[Dataset items]
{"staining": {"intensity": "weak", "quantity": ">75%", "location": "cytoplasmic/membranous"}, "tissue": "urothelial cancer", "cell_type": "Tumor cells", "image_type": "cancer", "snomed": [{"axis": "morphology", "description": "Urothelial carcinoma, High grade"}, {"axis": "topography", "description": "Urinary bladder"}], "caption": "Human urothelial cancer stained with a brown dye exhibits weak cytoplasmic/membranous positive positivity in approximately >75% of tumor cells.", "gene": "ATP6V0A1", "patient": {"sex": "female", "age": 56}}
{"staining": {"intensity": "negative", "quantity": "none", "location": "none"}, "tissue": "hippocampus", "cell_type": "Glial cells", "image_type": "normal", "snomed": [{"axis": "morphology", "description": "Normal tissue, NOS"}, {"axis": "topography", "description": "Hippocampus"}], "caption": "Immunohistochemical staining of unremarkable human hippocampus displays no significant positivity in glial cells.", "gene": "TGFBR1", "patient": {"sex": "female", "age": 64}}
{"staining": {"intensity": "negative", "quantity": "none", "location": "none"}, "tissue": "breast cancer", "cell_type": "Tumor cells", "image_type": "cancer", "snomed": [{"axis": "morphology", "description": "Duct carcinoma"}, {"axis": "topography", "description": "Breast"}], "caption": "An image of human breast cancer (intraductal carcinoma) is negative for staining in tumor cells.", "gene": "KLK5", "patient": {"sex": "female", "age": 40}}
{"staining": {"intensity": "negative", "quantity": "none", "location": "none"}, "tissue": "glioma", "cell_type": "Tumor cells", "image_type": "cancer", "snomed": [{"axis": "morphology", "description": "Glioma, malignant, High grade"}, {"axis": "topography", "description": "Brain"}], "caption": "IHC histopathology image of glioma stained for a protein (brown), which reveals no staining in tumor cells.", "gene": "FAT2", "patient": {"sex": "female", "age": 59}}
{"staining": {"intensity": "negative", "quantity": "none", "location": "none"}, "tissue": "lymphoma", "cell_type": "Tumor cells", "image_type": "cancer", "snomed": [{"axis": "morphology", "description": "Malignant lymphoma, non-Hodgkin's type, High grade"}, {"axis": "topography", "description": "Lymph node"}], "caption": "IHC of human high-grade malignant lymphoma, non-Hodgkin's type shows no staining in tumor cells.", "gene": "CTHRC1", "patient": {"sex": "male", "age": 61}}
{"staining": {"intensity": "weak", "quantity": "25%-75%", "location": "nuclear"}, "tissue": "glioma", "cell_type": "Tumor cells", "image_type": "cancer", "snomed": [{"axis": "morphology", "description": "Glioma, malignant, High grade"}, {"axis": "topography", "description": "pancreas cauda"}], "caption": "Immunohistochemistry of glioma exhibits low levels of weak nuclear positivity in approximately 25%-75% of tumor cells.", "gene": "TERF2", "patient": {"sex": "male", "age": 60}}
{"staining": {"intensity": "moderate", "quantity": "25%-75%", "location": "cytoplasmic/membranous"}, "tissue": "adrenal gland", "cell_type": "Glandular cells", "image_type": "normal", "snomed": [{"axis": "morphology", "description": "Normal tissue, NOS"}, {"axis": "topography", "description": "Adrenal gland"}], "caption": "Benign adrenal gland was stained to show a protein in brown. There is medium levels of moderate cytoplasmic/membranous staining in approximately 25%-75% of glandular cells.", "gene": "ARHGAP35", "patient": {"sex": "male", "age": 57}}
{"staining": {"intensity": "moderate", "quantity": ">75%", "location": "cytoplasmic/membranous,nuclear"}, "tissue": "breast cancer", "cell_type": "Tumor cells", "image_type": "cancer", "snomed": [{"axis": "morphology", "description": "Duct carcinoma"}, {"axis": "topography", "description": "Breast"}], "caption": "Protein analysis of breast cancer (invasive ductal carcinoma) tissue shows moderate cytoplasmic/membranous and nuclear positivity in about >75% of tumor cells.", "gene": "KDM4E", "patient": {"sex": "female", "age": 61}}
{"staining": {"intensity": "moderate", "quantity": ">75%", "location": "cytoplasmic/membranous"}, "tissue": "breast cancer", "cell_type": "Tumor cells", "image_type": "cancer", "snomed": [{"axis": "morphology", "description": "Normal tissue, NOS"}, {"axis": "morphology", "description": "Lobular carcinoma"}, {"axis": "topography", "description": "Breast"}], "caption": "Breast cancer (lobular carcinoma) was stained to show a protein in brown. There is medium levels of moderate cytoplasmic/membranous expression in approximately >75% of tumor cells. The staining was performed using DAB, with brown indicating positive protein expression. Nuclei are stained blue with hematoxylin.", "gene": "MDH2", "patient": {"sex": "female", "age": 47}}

### Task objective
Give back, verbatim, the lines from the top of the entries above through the line containing "image of human".

### Result of this exercise
{"staining": {"intensity": "weak", "quantity": ">75%", "location": "cytoplasmic/membranous"}, "tissue": "urothelial cancer", "cell_type": "Tumor cells", "image_type": "cancer", "snomed": [{"axis": "morphology", "description": "Urothelial carcinoma, High grade"}, {"axis": "topography", "description": "Urinary bladder"}], "caption": "Human urothelial cancer stained with a brown dye exhibits weak cytoplasmic/membranous positive positivity in approximately >75% of tumor cells.", "gene": "ATP6V0A1", "patient": {"sex": "female", "age": 56}}
{"staining": {"intensity": "negative", "quantity": "none", "location": "none"}, "tissue": "hippocampus", "cell_type": "Glial cells", "image_type": "normal", "snomed": [{"axis": "morphology", "description": "Normal tissue, NOS"}, {"axis": "topography", "description": "Hippocampus"}], "caption": "Immunohistochemical staining of unremarkable human hippocampus displays no significant positivity in glial cells.", "gene": "TGFBR1", "patient": {"sex": "female", "age": 64}}
{"staining": {"intensity": "negative", "quantity": "none", "location": "none"}, "tissue": "breast cancer", "cell_type": "Tumor cells", "image_type": "cancer", "snomed": [{"axis": "morphology", "description": "Duct carcinoma"}, {"axis": "topography", "description": "Breast"}], "caption": "An image of human breast cancer (intraductal carcinoma) is negative for staining in tumor cells.", "gene": "KLK5", "patient": {"sex": "female", "age": 40}}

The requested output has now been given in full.